Retype only what runs from the beginning of the data through the line with "Available at: http://www.pmf.ni.ac.rs/filomat"; please omit the pictures and keep every line exact.

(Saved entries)
--*--
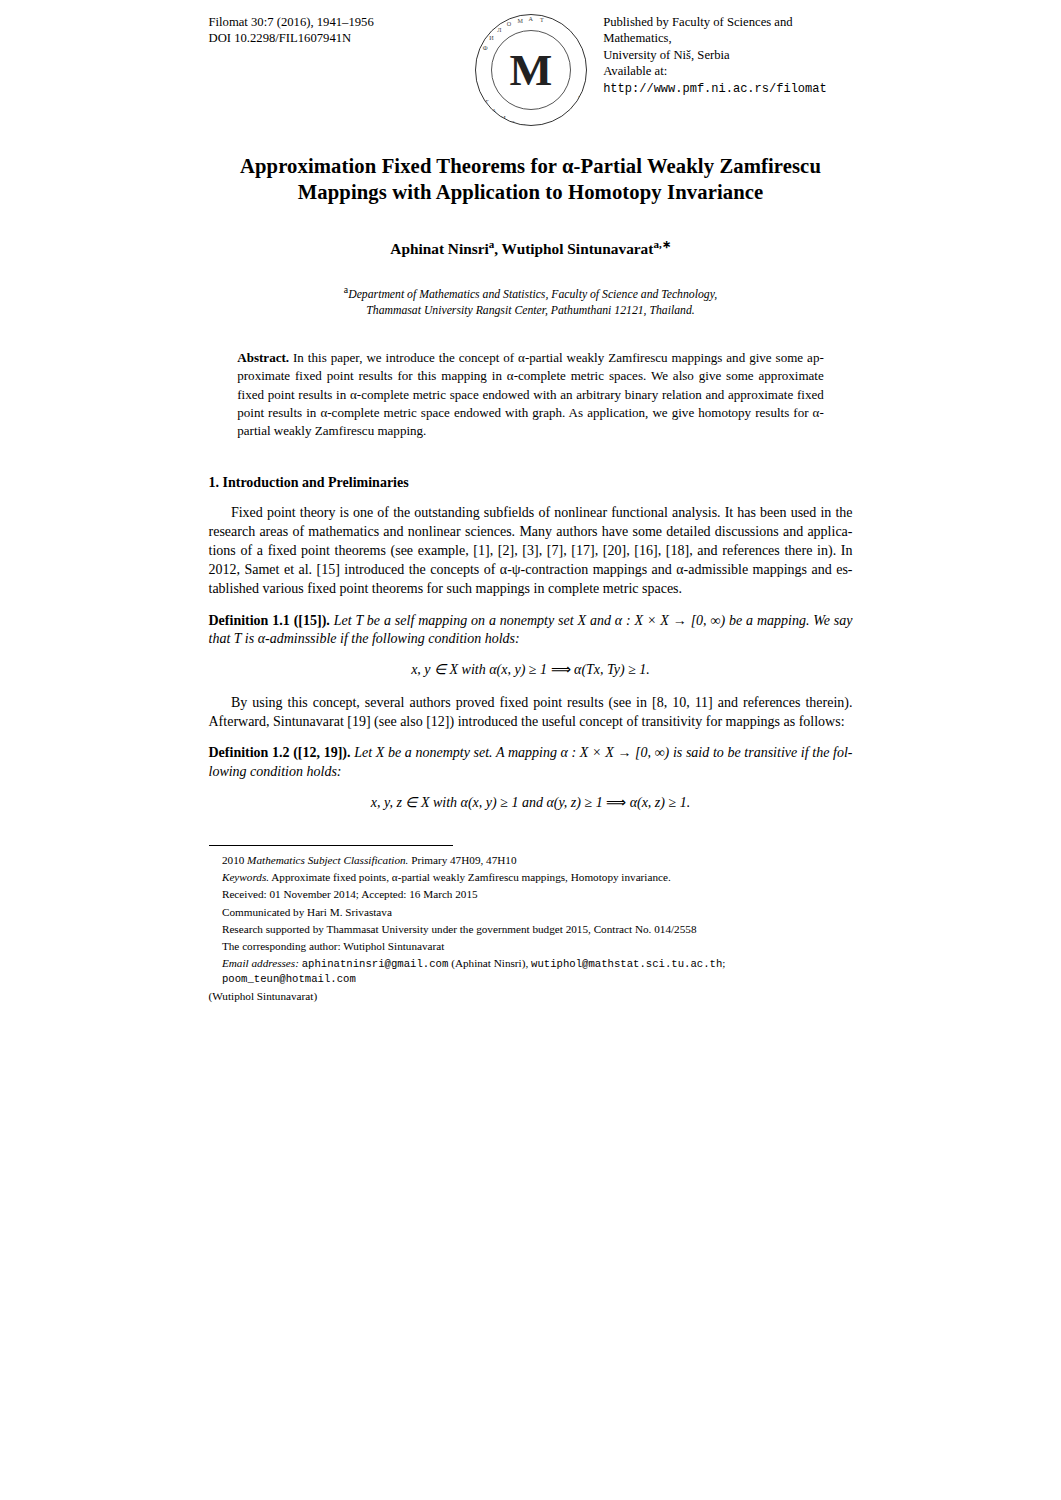Filomat 30:7 (2016), 1941–1956
DOI 10.2298/FIL1607941N
Ф И Л О М А Т П Р И Р О Д Н О М А Т
M
Published by Faculty of Sciences and Mathematics,
University of Niš, Serbia
Available at: http://www.pmf.ni.ac.rs/filomat
Approximation Fixed Theorems for α-Partial Weakly Zamfirescu
Mappings with Application to Homotopy Invariance
Aphinat Ninsria, Wutiphol Sintunavarata,∗
aDepartment of Mathematics and Statistics, Faculty of Science and Technology,
Thammasat University Rangsit Center, Pathumthani 12121, Thailand.
Abstract. In this paper, we introduce the concept of α-partial weakly Zamfirescu mappings and give some approximate fixed point results for this mapping in α-complete metric spaces. We also give some approximate fixed point results in α-complete metric space endowed with an arbitrary binary relation and approximate fixed point results in α-complete metric space endowed with graph. As application, we give homotopy results for α-partial weakly Zamfirescu mapping.
1. Introduction and Preliminaries
Fixed point theory is one of the outstanding subfields of nonlinear functional analysis. It has been used in the research areas of mathematics and nonlinear sciences. Many authors have some detailed discussions and applications of a fixed point theorems (see example, [1], [2], [3], [7], [17], [20], [16], [18], and references there in). In 2012, Samet et al. [15] introduced the concepts of α-ψ-contraction mappings and α-admissible mappings and established various fixed point theorems for such mappings in complete metric spaces.
Definition 1.1 ([15]). Let T be a self mapping on a nonempty set X and α : X × X → [0, ∞) be a mapping. We say that T is α-adminssible if the following condition holds:
x, y ∈ X with α(x, y) ≥ 1 ⟹ α(Tx, Ty) ≥ 1.
By using this concept, several authors proved fixed point results (see in [8, 10, 11] and references therein). Afterward, Sintunavarat [19] (see also [12]) introduced the useful concept of transitivity for mappings as follows:
Definition 1.2 ([12, 19]). Let X be a nonempty set. A mapping α : X × X → [0, ∞) is said to be transitive if the following condition holds:
x, y, z ∈ X with α(x, y) ≥ 1 and α(y, z) ≥ 1 ⟹ α(x, z) ≥ 1.
2010 Mathematics Subject Classification. Primary 47H09, 47H10
Keywords. Approximate fixed points, α-partial weakly Zamfirescu mappings, Homotopy invariance.
Received: 01 November 2014; Accepted: 16 March 2015
Communicated by Hari M. Srivastava
Research supported by Thammasat University under the government budget 2015, Contract No. 014/2558
The corresponding author: Wutiphol Sintunavarat
Email addresses: aphinatninsri@gmail.com (Aphinat Ninsri), wutiphol@mathstat.sci.tu.ac.th; poom_teun@hotmail.com
(Wutiphol Sintunavarat)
--*--
SOLVED EXERCISE:
Filomat 30:7 (2016), 1941–1956
DOI 10.2298/FIL1607941N
Ф И Л О М А Т П Р И Р О Д Н О М А Т
M
Published by Faculty of Sciences and Mathematics,
University of Niš, Serbia
Available at: http://www.pmf.ni.ac.rs/filomat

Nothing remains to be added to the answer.